Science Fiction and Public Feelings
This course will introduce students to a variety of ways in which queer and feminist scholarship has theorized public feelings. Coming from critical analyses of gender, sexuality, and race, this work asks us to think about how emotions are not only individual and internal, but also political and collective. We will be putting this scholarship in conversation with another type of text that explores the dynamics of political life -- science fiction. Spanning from the mid 20th to the early 21st century, our science fiction texts will include novels, short stories, films, and television selections. In engaging with these texts, students will practice reading fiction and critical theory in mutually informative conversation.
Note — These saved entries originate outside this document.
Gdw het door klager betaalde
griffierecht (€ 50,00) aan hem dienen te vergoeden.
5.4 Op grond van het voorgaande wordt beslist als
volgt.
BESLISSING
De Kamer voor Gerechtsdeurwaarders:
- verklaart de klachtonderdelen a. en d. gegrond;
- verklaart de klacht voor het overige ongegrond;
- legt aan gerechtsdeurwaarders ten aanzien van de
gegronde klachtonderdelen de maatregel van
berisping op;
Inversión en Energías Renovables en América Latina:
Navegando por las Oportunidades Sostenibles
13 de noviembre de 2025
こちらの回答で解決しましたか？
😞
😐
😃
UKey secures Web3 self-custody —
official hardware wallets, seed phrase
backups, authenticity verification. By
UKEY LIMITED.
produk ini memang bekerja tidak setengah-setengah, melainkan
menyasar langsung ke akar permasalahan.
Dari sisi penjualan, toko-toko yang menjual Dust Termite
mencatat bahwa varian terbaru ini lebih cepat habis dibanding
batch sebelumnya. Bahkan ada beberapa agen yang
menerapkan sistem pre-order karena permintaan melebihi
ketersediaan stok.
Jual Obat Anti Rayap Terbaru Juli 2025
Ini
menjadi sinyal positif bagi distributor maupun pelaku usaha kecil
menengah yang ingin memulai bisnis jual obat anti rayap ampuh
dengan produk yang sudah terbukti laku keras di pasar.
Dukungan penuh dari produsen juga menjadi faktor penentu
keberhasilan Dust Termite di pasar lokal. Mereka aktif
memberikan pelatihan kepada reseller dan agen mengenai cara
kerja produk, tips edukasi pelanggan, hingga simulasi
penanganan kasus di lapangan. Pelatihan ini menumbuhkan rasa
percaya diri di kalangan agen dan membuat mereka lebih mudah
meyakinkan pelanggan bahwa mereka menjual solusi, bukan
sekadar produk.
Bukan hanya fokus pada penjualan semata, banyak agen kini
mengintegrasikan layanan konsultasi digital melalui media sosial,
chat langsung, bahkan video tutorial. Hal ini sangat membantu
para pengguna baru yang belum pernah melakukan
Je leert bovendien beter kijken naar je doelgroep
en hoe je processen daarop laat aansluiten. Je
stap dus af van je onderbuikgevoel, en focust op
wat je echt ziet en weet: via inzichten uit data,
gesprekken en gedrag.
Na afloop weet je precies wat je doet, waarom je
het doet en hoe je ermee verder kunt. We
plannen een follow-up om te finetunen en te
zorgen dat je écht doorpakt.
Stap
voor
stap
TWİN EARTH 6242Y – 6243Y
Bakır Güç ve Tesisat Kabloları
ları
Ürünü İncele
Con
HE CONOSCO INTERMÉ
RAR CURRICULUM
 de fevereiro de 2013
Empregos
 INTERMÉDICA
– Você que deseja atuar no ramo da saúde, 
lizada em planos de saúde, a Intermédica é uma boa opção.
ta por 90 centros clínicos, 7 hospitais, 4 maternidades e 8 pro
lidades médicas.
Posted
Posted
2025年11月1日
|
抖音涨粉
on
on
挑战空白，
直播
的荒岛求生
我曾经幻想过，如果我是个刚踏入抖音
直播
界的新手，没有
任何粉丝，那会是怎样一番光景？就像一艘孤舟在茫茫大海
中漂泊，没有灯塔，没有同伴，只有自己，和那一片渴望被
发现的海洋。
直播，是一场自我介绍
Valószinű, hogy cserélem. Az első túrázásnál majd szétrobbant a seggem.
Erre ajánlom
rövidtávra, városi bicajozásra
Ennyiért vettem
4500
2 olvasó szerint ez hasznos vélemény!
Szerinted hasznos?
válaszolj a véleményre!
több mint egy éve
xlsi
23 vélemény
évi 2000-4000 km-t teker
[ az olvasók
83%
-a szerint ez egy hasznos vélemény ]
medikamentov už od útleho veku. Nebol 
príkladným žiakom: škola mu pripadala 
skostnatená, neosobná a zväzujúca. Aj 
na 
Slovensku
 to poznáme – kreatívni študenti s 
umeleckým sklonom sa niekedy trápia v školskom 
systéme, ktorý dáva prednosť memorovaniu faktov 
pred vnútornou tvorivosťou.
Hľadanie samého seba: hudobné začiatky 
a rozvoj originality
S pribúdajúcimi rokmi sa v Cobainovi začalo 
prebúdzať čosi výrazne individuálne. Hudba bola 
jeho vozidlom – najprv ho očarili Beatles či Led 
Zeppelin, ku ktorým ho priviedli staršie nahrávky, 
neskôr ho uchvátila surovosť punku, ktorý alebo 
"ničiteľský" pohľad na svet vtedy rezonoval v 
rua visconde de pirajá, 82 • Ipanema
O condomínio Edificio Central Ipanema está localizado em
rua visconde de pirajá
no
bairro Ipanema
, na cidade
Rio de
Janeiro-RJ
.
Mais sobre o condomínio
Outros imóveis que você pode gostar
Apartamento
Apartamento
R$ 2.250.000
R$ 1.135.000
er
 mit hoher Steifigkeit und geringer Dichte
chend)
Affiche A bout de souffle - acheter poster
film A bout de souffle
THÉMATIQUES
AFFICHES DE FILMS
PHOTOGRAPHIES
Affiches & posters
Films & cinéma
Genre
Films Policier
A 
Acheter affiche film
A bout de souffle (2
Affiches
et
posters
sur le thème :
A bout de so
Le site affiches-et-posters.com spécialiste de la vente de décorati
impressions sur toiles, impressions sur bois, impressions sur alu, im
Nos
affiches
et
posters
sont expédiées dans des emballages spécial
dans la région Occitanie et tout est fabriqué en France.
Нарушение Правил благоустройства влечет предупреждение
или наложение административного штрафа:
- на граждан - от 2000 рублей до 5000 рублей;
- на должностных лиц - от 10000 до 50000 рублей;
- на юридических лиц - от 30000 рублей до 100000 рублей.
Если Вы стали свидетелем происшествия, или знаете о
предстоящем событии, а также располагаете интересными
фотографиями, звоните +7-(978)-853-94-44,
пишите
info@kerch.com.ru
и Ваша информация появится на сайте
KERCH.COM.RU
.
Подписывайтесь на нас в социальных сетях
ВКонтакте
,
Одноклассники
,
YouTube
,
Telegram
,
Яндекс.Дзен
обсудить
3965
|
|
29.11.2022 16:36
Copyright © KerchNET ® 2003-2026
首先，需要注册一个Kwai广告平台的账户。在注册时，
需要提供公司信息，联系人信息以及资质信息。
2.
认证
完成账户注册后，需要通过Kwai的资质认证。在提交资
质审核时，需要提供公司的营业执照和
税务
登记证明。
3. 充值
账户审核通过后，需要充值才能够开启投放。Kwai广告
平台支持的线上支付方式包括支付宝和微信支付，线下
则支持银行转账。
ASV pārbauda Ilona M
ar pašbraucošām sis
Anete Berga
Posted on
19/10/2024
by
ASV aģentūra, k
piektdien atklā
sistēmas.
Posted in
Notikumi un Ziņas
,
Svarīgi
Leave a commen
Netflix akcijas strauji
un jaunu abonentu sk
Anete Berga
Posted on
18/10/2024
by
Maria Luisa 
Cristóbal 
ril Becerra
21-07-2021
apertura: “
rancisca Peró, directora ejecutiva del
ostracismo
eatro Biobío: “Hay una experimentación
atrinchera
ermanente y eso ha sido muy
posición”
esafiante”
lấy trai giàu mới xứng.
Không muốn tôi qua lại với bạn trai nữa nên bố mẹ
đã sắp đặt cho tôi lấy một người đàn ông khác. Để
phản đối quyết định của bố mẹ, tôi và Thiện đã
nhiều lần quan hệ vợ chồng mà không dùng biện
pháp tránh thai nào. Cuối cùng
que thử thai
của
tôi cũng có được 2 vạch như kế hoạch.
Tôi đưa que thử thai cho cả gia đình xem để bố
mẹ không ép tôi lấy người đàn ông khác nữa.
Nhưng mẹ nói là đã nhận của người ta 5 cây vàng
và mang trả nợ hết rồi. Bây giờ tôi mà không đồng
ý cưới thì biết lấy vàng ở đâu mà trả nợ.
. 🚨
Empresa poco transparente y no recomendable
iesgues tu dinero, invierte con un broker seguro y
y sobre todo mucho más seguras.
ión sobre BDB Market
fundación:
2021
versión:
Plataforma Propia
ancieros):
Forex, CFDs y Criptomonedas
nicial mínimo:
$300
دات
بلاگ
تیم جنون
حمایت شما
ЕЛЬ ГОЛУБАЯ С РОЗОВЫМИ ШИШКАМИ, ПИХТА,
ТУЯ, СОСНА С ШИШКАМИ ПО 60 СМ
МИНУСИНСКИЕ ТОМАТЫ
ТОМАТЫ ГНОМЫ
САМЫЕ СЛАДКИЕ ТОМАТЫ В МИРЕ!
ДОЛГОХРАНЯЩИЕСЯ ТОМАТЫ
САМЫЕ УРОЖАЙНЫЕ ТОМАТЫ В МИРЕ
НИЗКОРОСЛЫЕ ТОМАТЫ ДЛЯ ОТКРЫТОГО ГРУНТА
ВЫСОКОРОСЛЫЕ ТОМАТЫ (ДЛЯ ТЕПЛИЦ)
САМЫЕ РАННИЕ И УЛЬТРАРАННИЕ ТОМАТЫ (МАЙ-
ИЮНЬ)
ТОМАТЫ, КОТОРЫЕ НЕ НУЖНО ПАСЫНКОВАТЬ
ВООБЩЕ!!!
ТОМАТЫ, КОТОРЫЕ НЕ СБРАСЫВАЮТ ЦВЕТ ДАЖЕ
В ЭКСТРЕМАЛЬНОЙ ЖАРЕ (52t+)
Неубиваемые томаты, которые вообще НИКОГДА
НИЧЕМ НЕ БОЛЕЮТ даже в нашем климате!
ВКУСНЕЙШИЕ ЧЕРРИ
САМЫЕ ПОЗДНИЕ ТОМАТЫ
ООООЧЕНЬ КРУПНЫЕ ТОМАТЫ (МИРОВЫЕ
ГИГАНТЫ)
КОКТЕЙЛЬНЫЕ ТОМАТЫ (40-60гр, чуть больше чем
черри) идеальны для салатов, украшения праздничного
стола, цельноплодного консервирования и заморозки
How can scholarship that theorizes the politics of feeling help us think about the worlds conjured by imaginative texts? How do speculative fictional texts do their own form of theorizing about the relationships between social conditions and emotions? How are all of our course materials operating as responses to specific historical and political circumstances and themselves engaging in modes of public feeling? As we address these questions over the course of the quarter, we will also continue to reflect on the stakes of our critical conversations for our own contemporary moment and the variety of invocations of emotion currently circulating in US political rhetoric and debate.
The authors covered in the course may include Isaac Asimov, James Tiptree Jr., Samuel Delany, and Octavia Butler. Media texts may include Alien (1979), Children of Men (2006), Advantageous (2015), and selections from Battlestar Galactica (2004).